The problem with “Commencement”

May 17, 2016 by Joshua
in Education, Models

Campuses are full of students about to graduate in caps and gowns.

Columbia commencement

Did you think what I did the first time you heard the term “commencement” for graduation:

Wait. School is ending. It shouldn’t be called “Commencement.” It should be something about ending.

Then you realize you’re entering the world outside school, which doesn’t think as much about school as you do.

You realize life outside of school is just commencing, and the term makes sense.

Teaching experientially a while has led me to see the term different now and more of a problem than before.

The problem with “Commencement”

Saying school ends and the rest of life commences separates school from the rest of life, implying that you learn academic things in school separate from practical things outside school.

I’d have no problem with the separation if it led to students learning more but it doesn’t.
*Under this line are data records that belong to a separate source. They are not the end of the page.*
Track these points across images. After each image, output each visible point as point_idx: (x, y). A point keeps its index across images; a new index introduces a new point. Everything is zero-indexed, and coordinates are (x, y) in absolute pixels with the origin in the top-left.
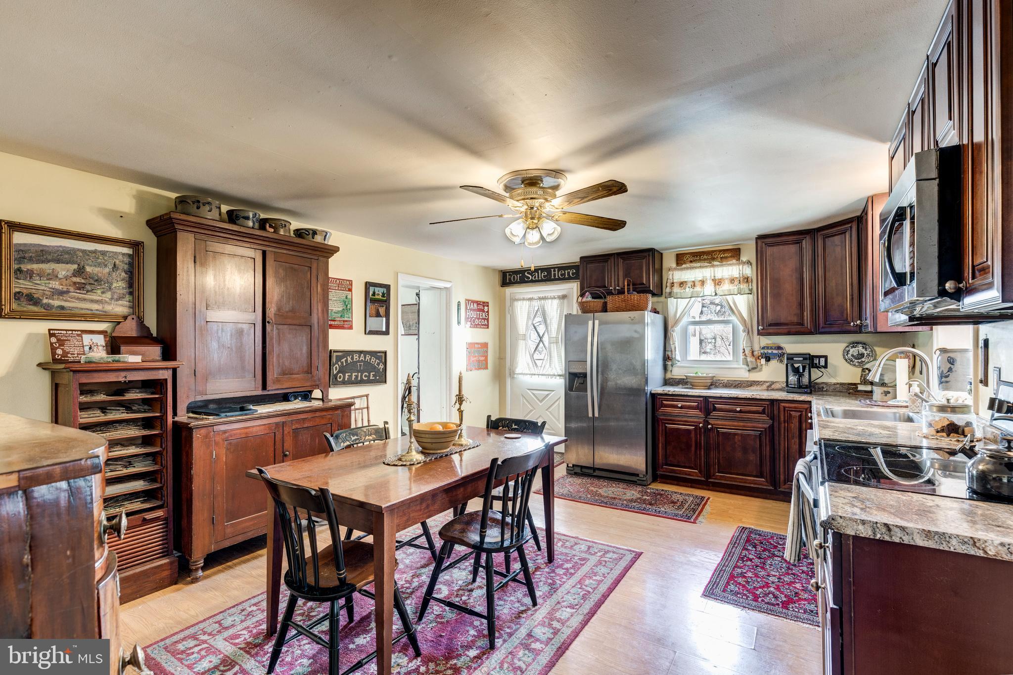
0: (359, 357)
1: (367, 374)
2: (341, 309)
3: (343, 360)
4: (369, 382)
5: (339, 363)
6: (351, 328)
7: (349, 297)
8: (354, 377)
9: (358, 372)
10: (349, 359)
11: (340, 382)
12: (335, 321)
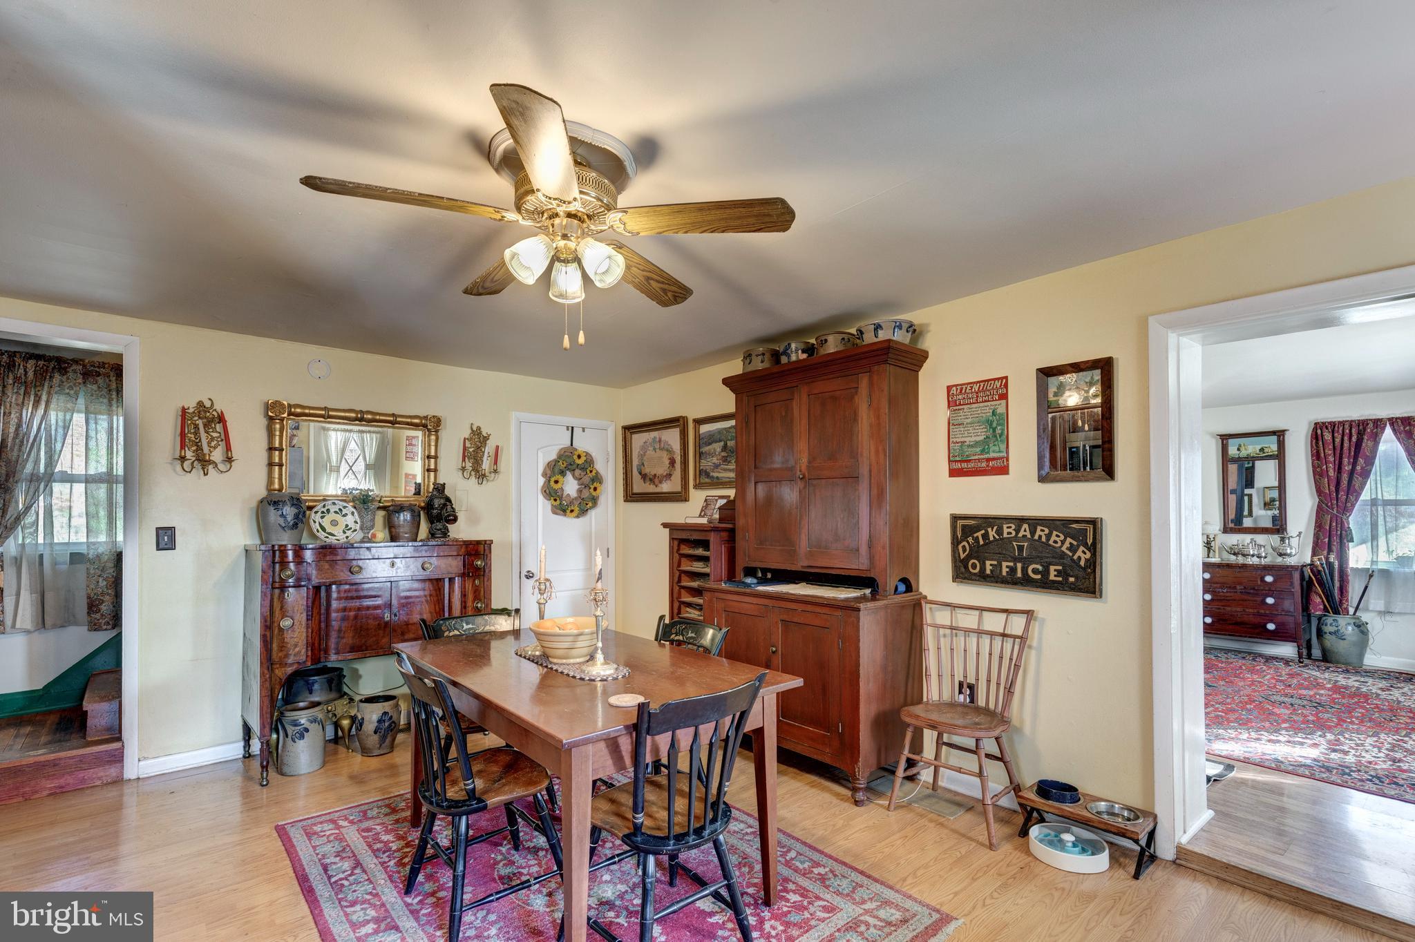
0: (1017, 531)
1: (1040, 568)
2: (981, 438)
3: (979, 534)
4: (1045, 585)
5: (970, 539)
6: (1004, 470)
7: (1001, 410)
8: (1005, 571)
9: (1015, 560)
10: (992, 533)
11: (975, 574)
12: (969, 461)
Well, they may learn more academic stuff in school, but stuff that they don’t use after Commencement. I’m not saying liberal arts or any other fields aren’t valuable. I’m saying learning them in a purely academic way isn’t valuable.

I read more Aristotle with more enthusiasm after learning to learn experientially than in school. In school I read it to do well on a paper or test, divorced from the rest of life. School made the information abstract. Maybe something I could talk about at cocktail parties.

When I started learning leadership and motivation and emotions became important, I followed references to him. I was curious: who was this man and what did he write so long ago about things so interesting today. When I re-read him, it was like I was reading him for the first time. I didn’t remember anything from school.

An alternative

Instead of reinforcing a separation between school and the rest of life, I recommend encouraging teachers to tear down the figurative walls enclosing schools and draw from the rest of life, especially students’ interests. Instead of focusing on the content and information you want to teach, focus on the students, what they care about, and whom the can become.